Unsur pemenuhan kebutuhan yang lebih menonjol akan mendorong individu atau kelompok untuk mengesampingkan nilai etika yang sebenarnya. Maka etika tidak lagi berpedoman pada nilai-nilai yang telah diyakini kebenarannya, namun berdasar pada kebutuhan pribadi atau kelompok. Sepanjang etika tersebut memenuhi kebutuhan individu atau kelompok maka mereka mendukung etika tersebut, namun ketika etika tidak lagi memenuhi kebutuhan mereka atau dipandang berseberangan dengan kepentingan mereka maka akan terjadi usaha untuk membentuk etika yang selaras dengan kebutuhan mereka.
Kembali soal daftar hadir memakai finger print, bagi sebagian individu, finger hanya di saat jam masuk dan pulang akan dianggap sebagai sebuah kebenaran dengan alasan tidak ada pekerjaan di kantor. Padahal peraturan yang ada selama ini adalah bahwa kehadiran mereka dalam satu minggu sejumlah 37,5 jam. Jika mereka hadir hanya untuk membatalkan formalitas belaka, hanya berapa menit mereka berada di kantor? Mungkin hanya 15 menit. Itupun diisi dengan aktivitas sosial seperti menyapa rekan kerja yang lain, selanjutnya tak kembali entah ke mana. Jika Anda tanya mereka, apakah etis seperti itu. Pasti jawabannya, hal tersebut etis dan dapat dibenarkan karena telah mengisi daftar hadir dengan finger print.
Hadir masuk kerja dengan finger print adalah salah satu contoh kecil di mana sistem selalu saja ada yang mengakali. Masih banyak contoh-contoh lain yang berujud perilaku yang tidak etis, namun dianggap etis oleh sebagian individu atau kelompok karena perilaku tersebut memenuhi kebutuhan dan kepentingan sebagian individu atau keompok dalam organisasi. Karenanya, etika kerja menjadi sangat subyektif. Seberapa subyektif sebuah etika, akan tergantung pada seberapa banyak kepentingan yang terlibat di dalamnya. Semakin banyak kepentingan dari individu atau kelompok, maka semakin subyektif etika yang diciptakannya. Akhirnya etika hanya berlaku bagi individu atau sekelompok orang dalam organisasi.
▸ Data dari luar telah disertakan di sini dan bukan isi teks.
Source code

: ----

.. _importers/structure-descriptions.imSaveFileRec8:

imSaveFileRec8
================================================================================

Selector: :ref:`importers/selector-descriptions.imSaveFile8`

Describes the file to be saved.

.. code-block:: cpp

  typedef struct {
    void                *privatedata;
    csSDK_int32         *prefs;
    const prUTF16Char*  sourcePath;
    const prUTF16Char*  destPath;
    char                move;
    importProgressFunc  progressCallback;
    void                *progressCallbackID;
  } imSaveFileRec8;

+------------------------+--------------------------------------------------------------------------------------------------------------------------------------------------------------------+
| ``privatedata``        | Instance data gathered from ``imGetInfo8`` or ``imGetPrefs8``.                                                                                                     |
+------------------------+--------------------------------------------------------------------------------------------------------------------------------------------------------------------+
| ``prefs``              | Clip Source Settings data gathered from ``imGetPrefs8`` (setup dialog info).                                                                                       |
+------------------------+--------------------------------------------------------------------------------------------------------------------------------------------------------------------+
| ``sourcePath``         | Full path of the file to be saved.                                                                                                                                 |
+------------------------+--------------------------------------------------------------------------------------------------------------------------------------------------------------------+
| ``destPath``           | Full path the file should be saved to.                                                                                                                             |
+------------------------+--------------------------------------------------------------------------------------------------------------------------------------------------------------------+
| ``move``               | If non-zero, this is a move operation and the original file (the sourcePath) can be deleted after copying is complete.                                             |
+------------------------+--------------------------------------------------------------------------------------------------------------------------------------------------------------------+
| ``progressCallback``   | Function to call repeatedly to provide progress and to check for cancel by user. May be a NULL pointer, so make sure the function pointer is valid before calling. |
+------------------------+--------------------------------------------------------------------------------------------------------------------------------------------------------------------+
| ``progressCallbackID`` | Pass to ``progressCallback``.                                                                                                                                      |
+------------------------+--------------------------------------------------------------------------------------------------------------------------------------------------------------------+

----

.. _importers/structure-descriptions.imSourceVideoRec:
Ketika organisasi dikuasai oleh sekelompok orang dan mempunyai pengaruh secara sosial maka etika yang diberlakukan tidak jauh dari nilai-nilai kelompok tersebut. Apalagi orang yang dipandang mempunyai pengaruh secara struktur formal dalam organisasi membiarkan atau justeru mendukung adanya etika kelompok tersebut. Maka etika yang pada awalnya hanya berlaku pada kelompok tertentu akan berkembang menjadi etika organisasi yang dianut oleh sebagian besar anggota.
Maka sebenarnya etika yang dipandang subyektif yang berpihak pada kelompok tertentu dan cenderung bermuatan nilai negatif dapat dicegah perkembangannya dengan hadirnya pemimpin dalam organisasi. Pemimpin akan menjadi warna bagaimana etika yang akan berkembang dalam organisasi. Dengan berpedoman pada aturan yang ada ditambah dengan keberpihakan pada nilai-nilai universal, maka etika yang berlaku pada organisai akan mempunyai tingkat obyektivitas yang tinggi hingga anggota merasakan adanya keadilan, ketenangan dan ketenteraman atas etika yang berlaku.